Asked about his guard play, Bulls coach Tom Thibodeau didn’t exonerate the group, instead choosing to spread around the blame.

“It was choppy because we changed the starting lineup and it also changed the second unit,” Thibodeau said about going with Taj Gibson because Luol Deng was out with a sore Achilles tendon. “I thought we were just starting to get a good rhythm, but that changed.

“That being said, the responsibility of getting back, making multiple efforts to get in and get out and cover the line and rebound.

“I thought rebounding hurt us, I thought not covering the line hurt us and I thought our defensive transition hurt us.”

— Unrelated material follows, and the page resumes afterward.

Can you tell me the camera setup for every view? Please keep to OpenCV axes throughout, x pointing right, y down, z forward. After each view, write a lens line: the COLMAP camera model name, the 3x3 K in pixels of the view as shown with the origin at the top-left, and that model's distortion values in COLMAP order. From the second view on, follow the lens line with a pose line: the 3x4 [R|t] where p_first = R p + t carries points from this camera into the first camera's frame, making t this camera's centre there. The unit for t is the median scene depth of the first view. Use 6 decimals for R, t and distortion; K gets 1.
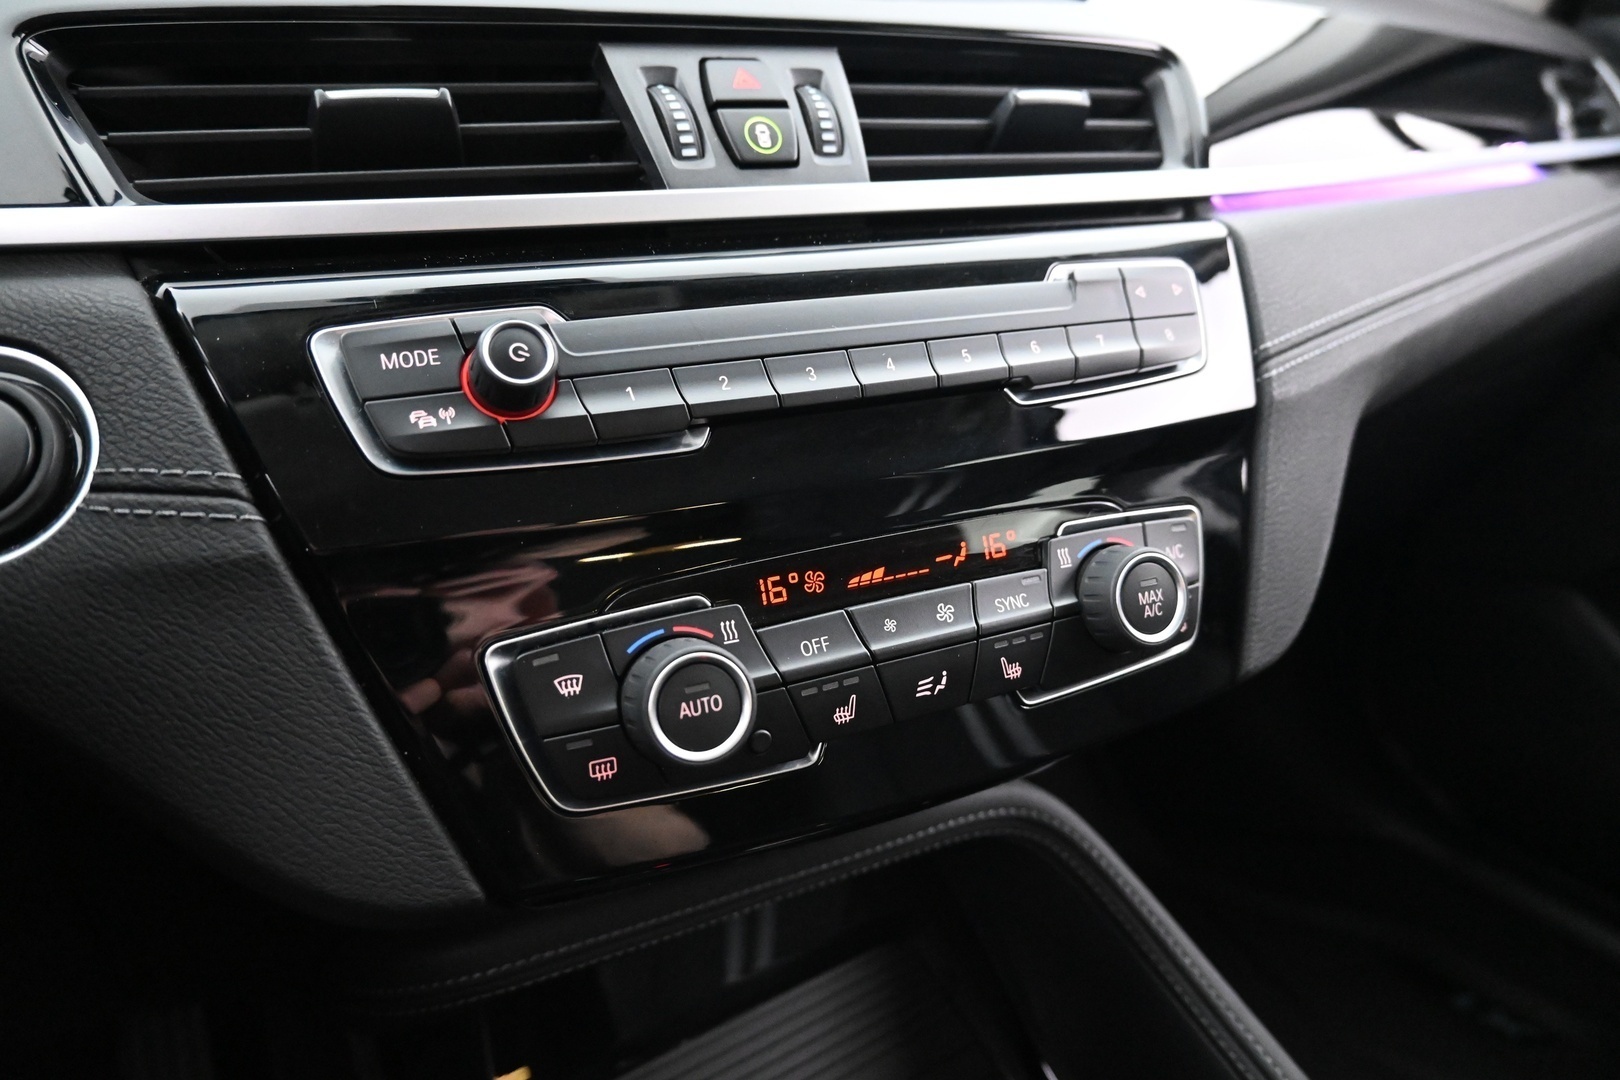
lens RADIAL K [[1120.1, 0, 807.1], [0, 1120.1, 539.9], [0, 0, 1]] dist [0.001898, 0.000981]
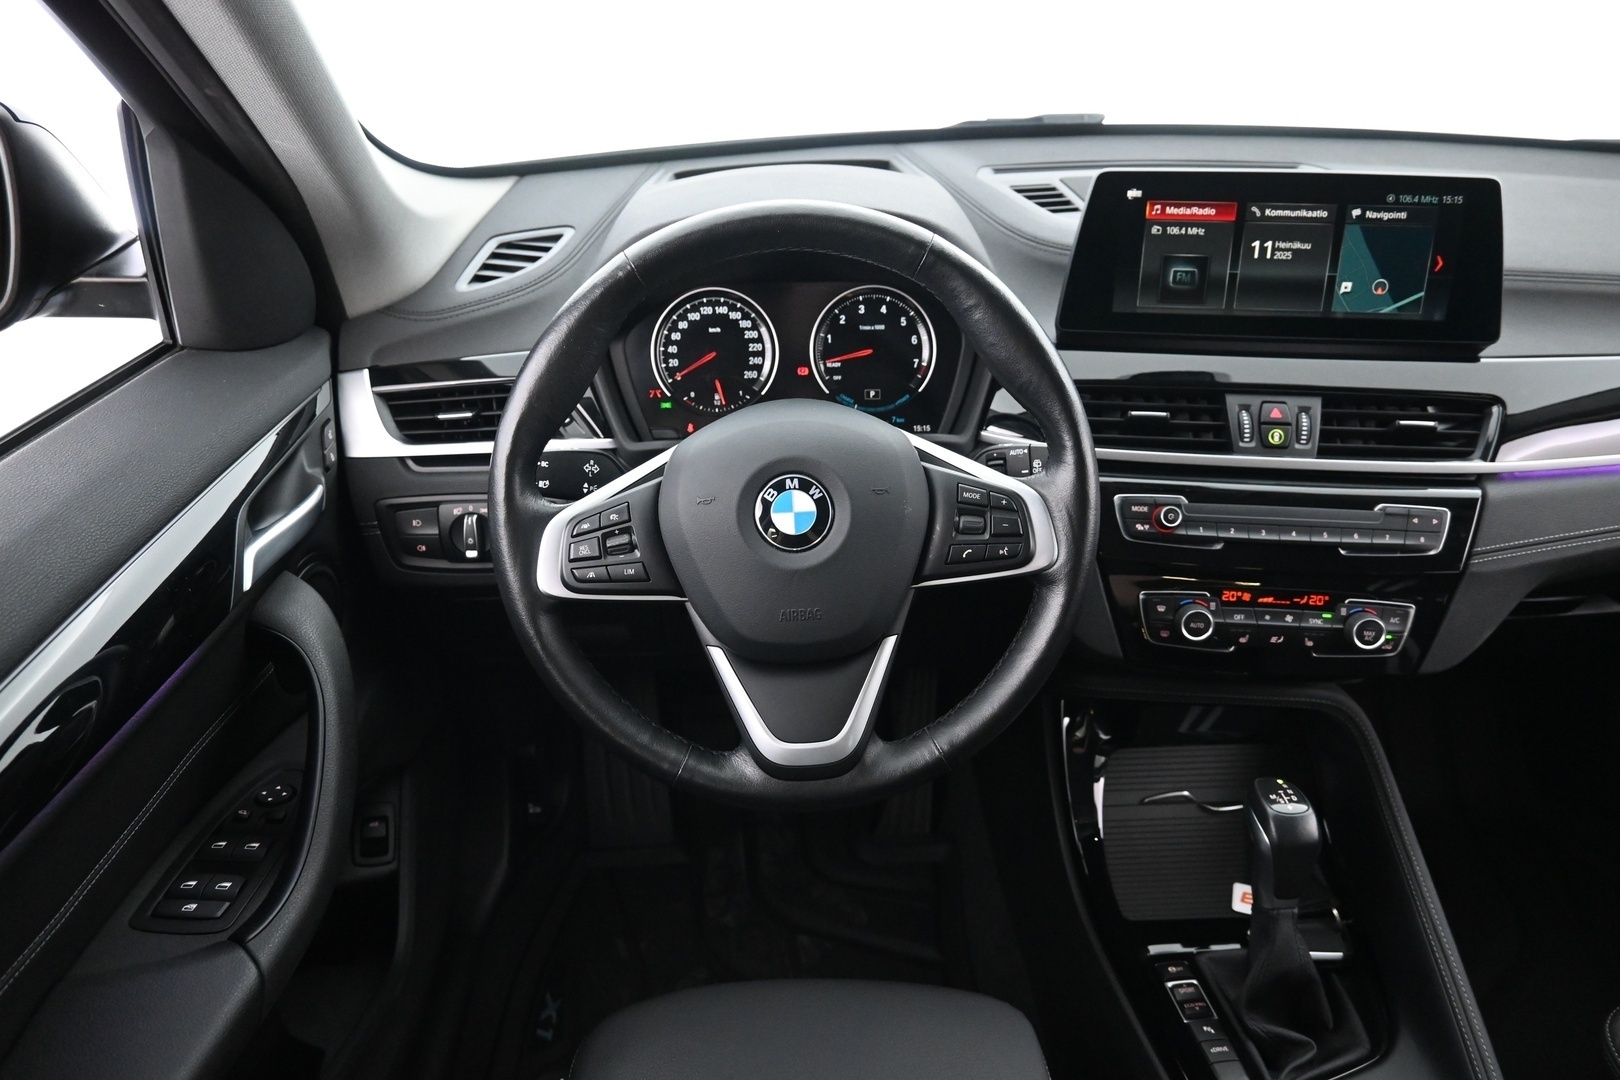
lens RADIAL K [[1120.1, 0, 806.8], [0, 1120.1, 542.7], [0, 0, 1]] dist [0.001898, 0.000981]
pose [[0.856162, 0.262187, -0.445247, 0.282226], [-0.194969, 0.961926, 0.191532, -0.426495], [0.478512, -0.077173, 0.874683, -2.105527]]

With Derrick Rose, Jimmy Butler and Mike James out of action because of injuries, guard play will continue to be a wait-and-see endeavor. Butler might return from his toe injury as early as next week after missing the past nine games.

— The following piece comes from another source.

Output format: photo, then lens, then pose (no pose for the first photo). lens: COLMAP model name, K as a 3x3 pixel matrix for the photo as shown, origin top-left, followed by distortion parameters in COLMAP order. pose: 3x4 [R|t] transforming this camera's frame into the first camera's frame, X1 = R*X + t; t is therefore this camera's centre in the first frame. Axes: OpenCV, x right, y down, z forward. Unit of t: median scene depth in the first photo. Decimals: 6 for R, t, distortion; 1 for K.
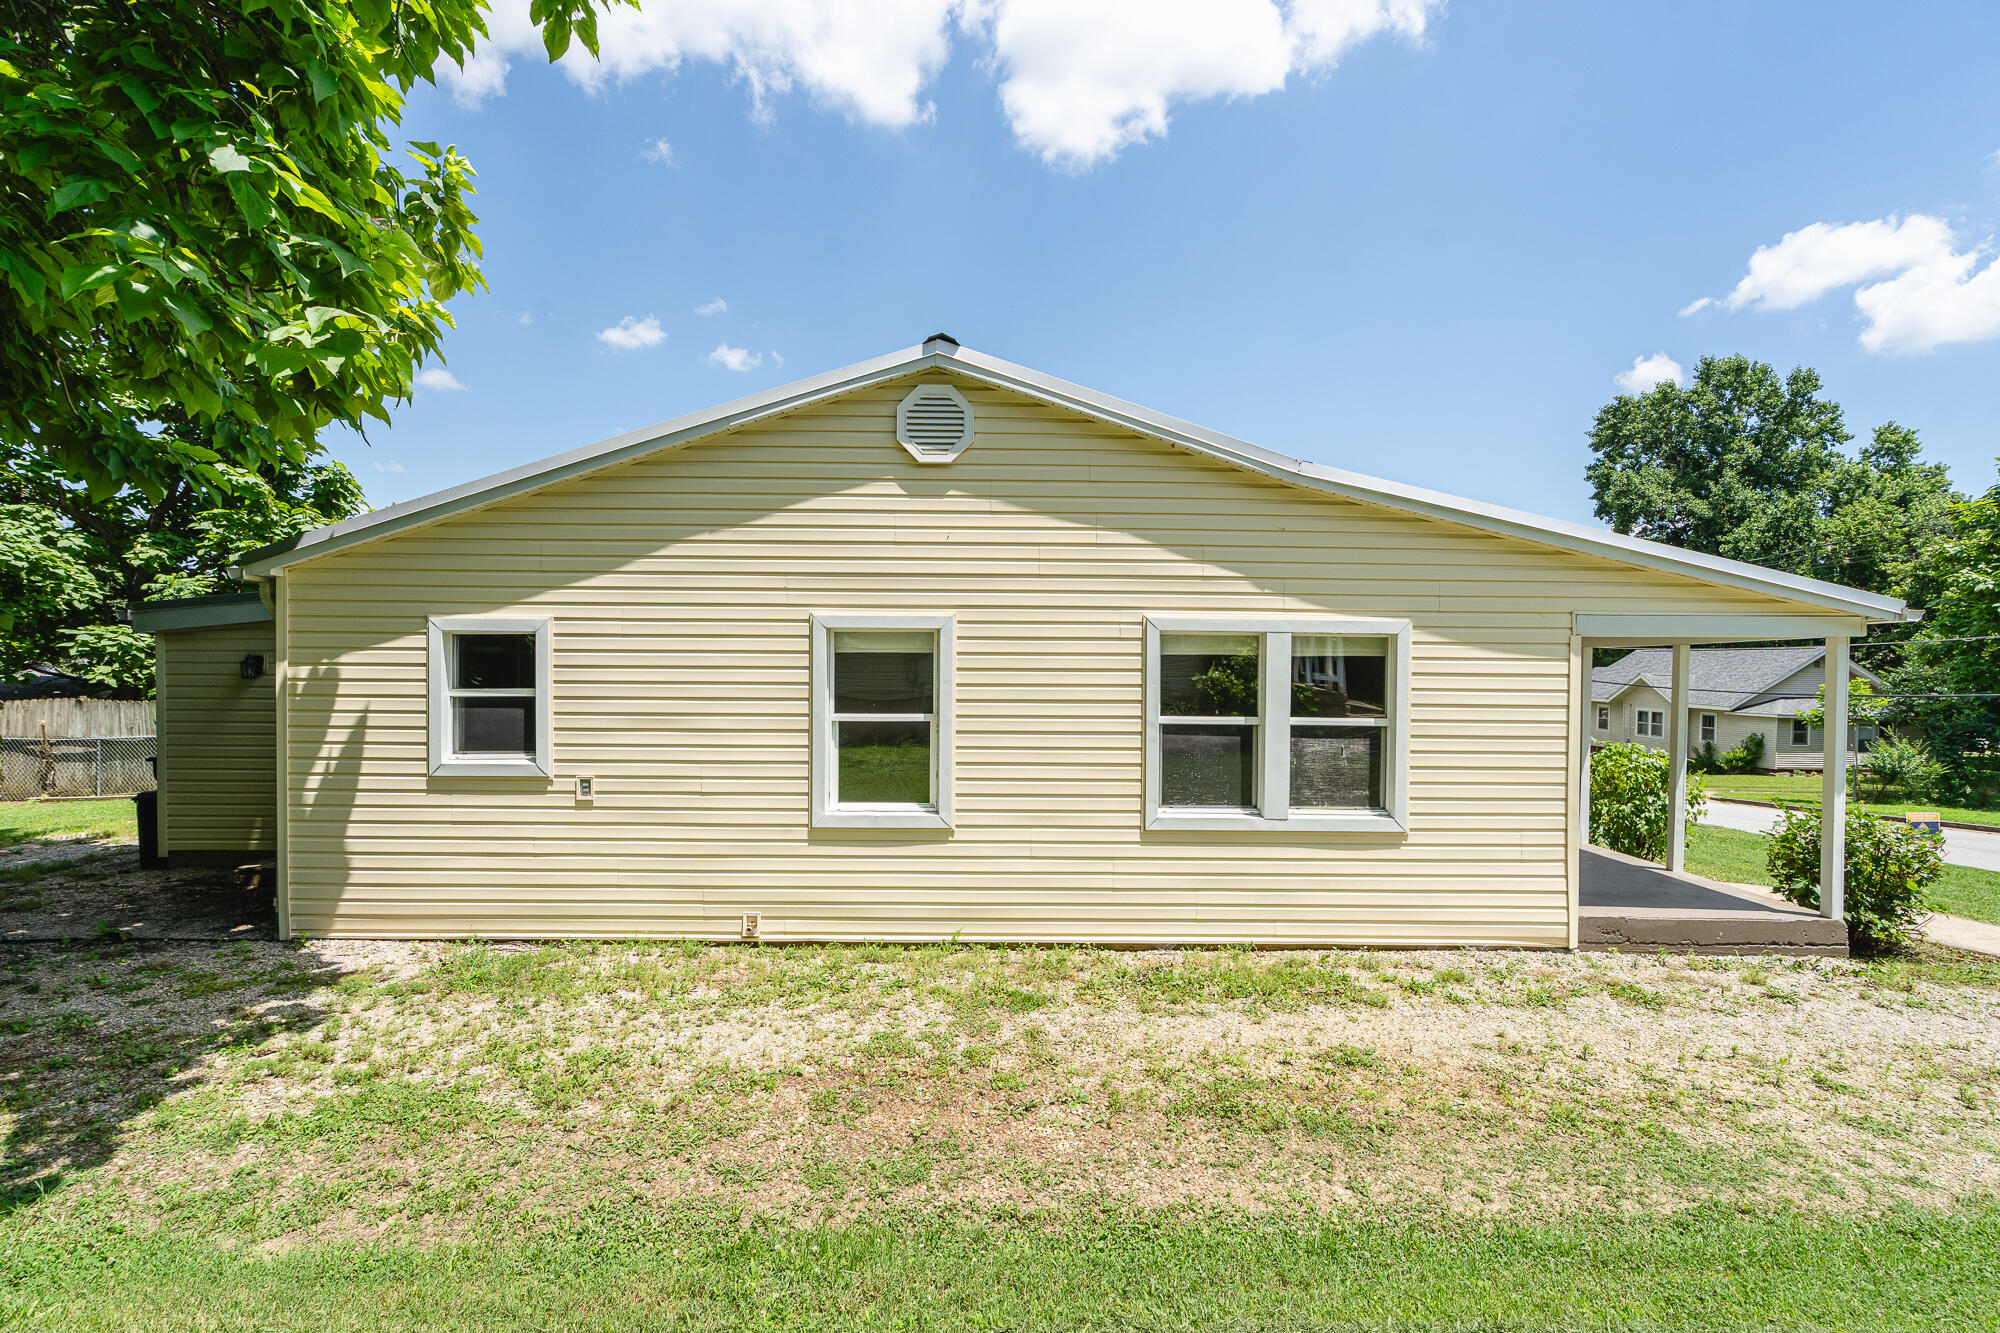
lens RADIAL K [[921.3, 0, 997.8], [0, 921.3, 670.0], [0, 0, 1]] dist [-0.004392, 0.003446]
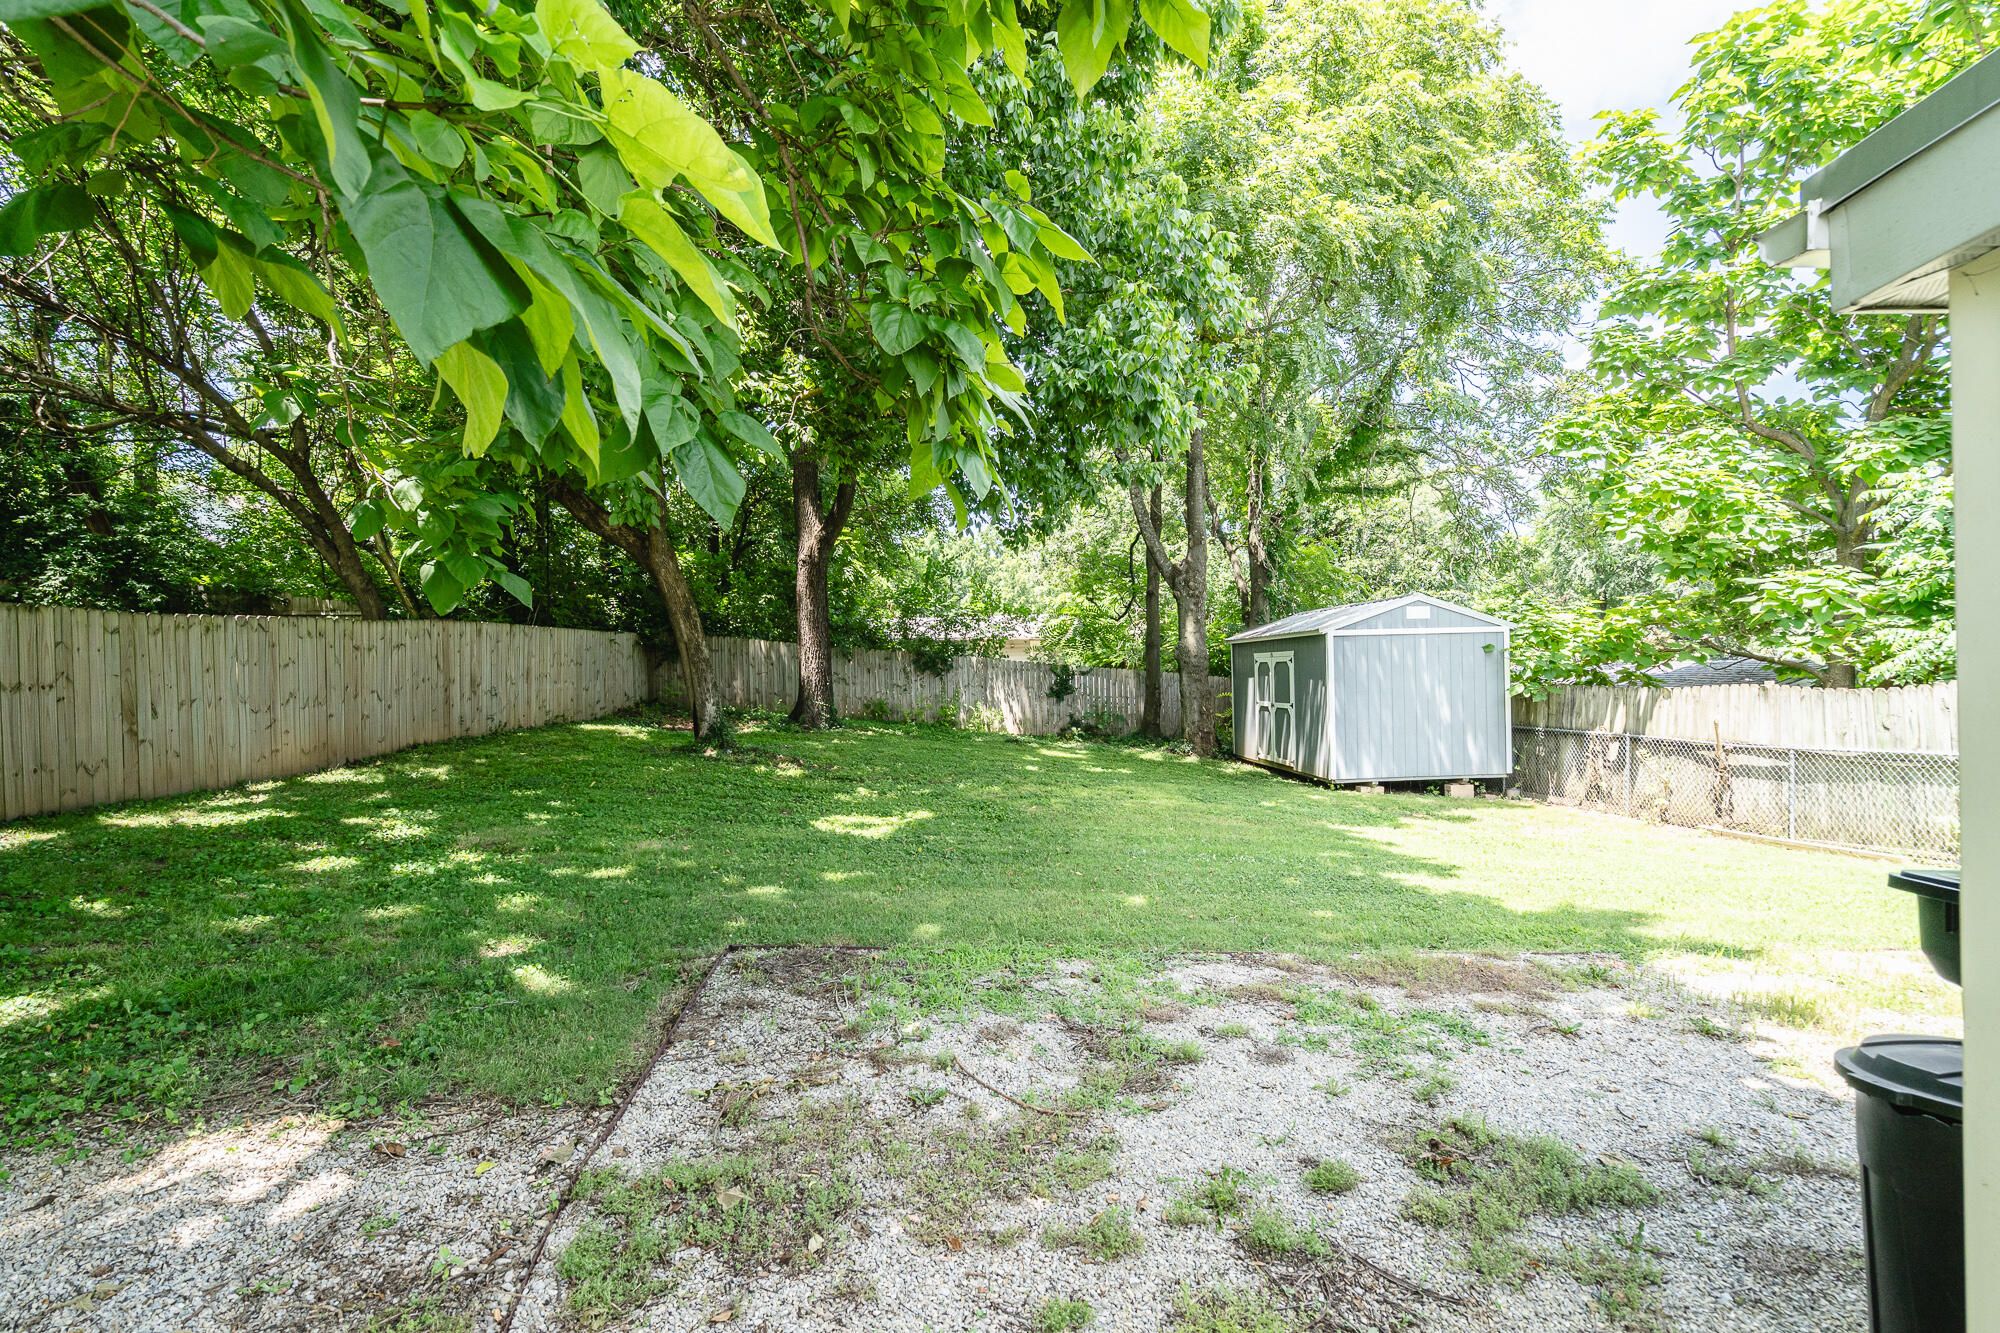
lens RADIAL K [[921.3, 0, 1003.3], [0, 921.3, 674.2], [0, 0, 1]] dist [-0.004392, 0.003446]
pose [[0.081277, -0.005160, -0.996678, -0.388537], [-0.001317, 0.999985, -0.005284, 0.028288], [0.996691, 0.001742, 0.081269, 0.406015]]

But even when Butler does come back, the point guard spot might remain an issue. While Teague and Hinrich took turns there Thursday against the Heat, both ball handlers were on the floor at the same time during the second quarter Saturday.

It was shades of Thibodeau’s early-season strategy to pair Rose and Hinrich in the backcourt. And even with Teague handling the Rose role, the Bulls were getting satisfactory results. Teague played the entire second quarter, with Hinrich joining him on the court for the final 5 minutes, 33 seconds.

The Bulls even managed to jump out to a seven-point lead with the Hinrich-Teague duo, their largest of the game. The fun stopped there, though.

While things fell apart for the Bulls in the third quarter, the Pistons’ run to take over the game actually started when they scored nine of the last 11 points before halftime in a 2:57 stretch.

The third-quarter issues weren’t just a guard problem, however Hinrich did play all but 35 seconds in the period, going 0-of-5 from the field, including four missed 3-pointers, with four turnovers.

With everything else the Bulls were up against, they didn’t stand a chance at recovering.

“I just think we got a little stagnant after playing in a rough first half; it was kind of lackadaisical,” Gibson said. “But I felt like the looks were there. We just couldn’t make shots early. They got out on the wing. It came down to our defensive transition. I feel like we didn’t contain the 3-point line to well. They got a lot of open 3s and that’s what helped them get back in the game.”